(Exercise passage Opens)

Turning this all into a DataFrame

In [86]:
# Import the pandas package
import pandas as pd

# Turn list of lists into list of dicts: list_of_dicts
list_of_dicts = [lists2dict(names, sublist) for sublist in df.values]

# Turn list of dicts into a dataframe: df
df2 = pd.DataFrame(list_of_dicts)

print df2.shape
# Print the head of the dataframe
df2.head()
(725, 5)
Out[86]:
CountryCode CountryName IndicatorCode IndicatorName Year
0 ARB Arab World SP.ADO.TFRT Adolescent fertility rate (births per 1,000 wo... 133.555013
1 ARB Arab World SP.POP.DPND Age dependency ratio (% of working-age populat... 87.799235
2 ARB Arab World SP.POP.DPND.OL Age dependency ratio, old (% of working-age po... 6.635328
3 ARB Arab World SP.POP.DPND.YG Age dependency ratio, young (% of working-age ... 81.024250
4 ARB Arab World ER.FSH.AQUA.MT Aquaculture production (metric tons) 4600.000000

Using Python generators for streaming data

Processing data in chunks

example not using Pandas

  • with open(path) as name:
    do sth
In [90]:
# Open a connection to the file
with open('WDI_Data.csv') as f:

    # Skip the column names
    f.readline()

(Exercise passage Closes)
(Dataset entries Opens)

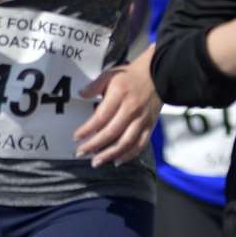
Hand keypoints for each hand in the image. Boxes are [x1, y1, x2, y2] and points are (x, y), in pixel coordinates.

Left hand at [75, 50, 160, 167]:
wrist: (158, 74)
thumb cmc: (131, 75)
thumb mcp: (110, 74)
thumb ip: (95, 85)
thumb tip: (81, 94)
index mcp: (120, 95)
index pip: (101, 117)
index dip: (87, 129)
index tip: (76, 137)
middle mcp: (131, 109)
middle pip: (111, 132)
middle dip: (94, 145)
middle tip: (80, 153)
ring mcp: (142, 119)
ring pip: (125, 142)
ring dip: (110, 154)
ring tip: (96, 162)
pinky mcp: (150, 126)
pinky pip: (140, 144)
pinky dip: (128, 155)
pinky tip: (117, 161)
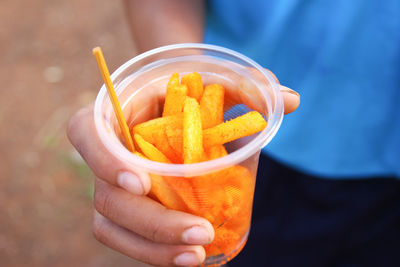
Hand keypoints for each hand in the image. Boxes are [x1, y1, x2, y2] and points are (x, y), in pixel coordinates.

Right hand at [67, 85, 298, 266]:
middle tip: (199, 232)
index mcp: (119, 113)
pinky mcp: (130, 209)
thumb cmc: (193, 92)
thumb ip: (249, 85)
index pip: (86, 131)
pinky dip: (155, 253)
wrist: (180, 107)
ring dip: (153, 246)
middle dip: (151, 221)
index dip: (103, 159)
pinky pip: (129, 238)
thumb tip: (292, 100)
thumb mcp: (215, 80)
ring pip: (113, 225)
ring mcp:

(Dataset entries Closes)

*Prompt 1*
From the pandas notebook excerpt, retype the passage that begins at the words "example not using" and stops after the words "f.readline()".
*Prompt 2*
List every indicator code that appears in the printed DataFrame output of the pandas notebook excerpt.
*Prompt 3*
Continue the pandas notebook excerpt after its final line.
The data are not needed for any of this work.

*Written answer 1*
example not using Pandas

  • with open(path) as name:
    do sth
In [90]:
# Open a connection to the file
with open('WDI_Data.csv') as f:

    # Skip the column names
    f.readline()

*Written answer 2*
SP.ADO.TFRT
SP.POP.DPND
SP.POP.DPND.OL
SP.POP.DPND.YG
ER.FSH.AQUA.MT

*Written answer 3*
    # Initialize an empty dictionary: counts_dict
    counts_dict = {}

    # Process only the first 1000 rows
    for j in range(0, 1000):

        # Split the current line into a list: line
        line = f.readline().split(',')

        # Get the value for the first column: first_col
        first_col = line[0]

        # If the column value is in the dict, increment its value
        if first_col in counts_dict.keys():
            counts_dict[first_col] += 1

        # Else, add to the dict and set value to 1
        else:
            counts_dict[first_col] = 1

# Print the resulting dictionary
print(counts_dict)
{'Arab World': 1000}

In the previous exercise, you processed a file line by line for a given number of lines. What if, however, we want to to do this for the entire file?

In this case, it would be useful to use generators. Generators allow users to lazily evaluate data.

  • This concept of lazy evaluation is useful when you have to deal with very large datasets because it lets you generate values in an efficient manner by yielding only chunks of data at a time instead of the whole thing at once.

define a generator function read_large_file() that produces a generator object which yields a single line from a file each time next() is called on it.

In [92]:
# Define read_large_file()
def read_large_file(file_object):
    """A generator function to read a large file lazily."""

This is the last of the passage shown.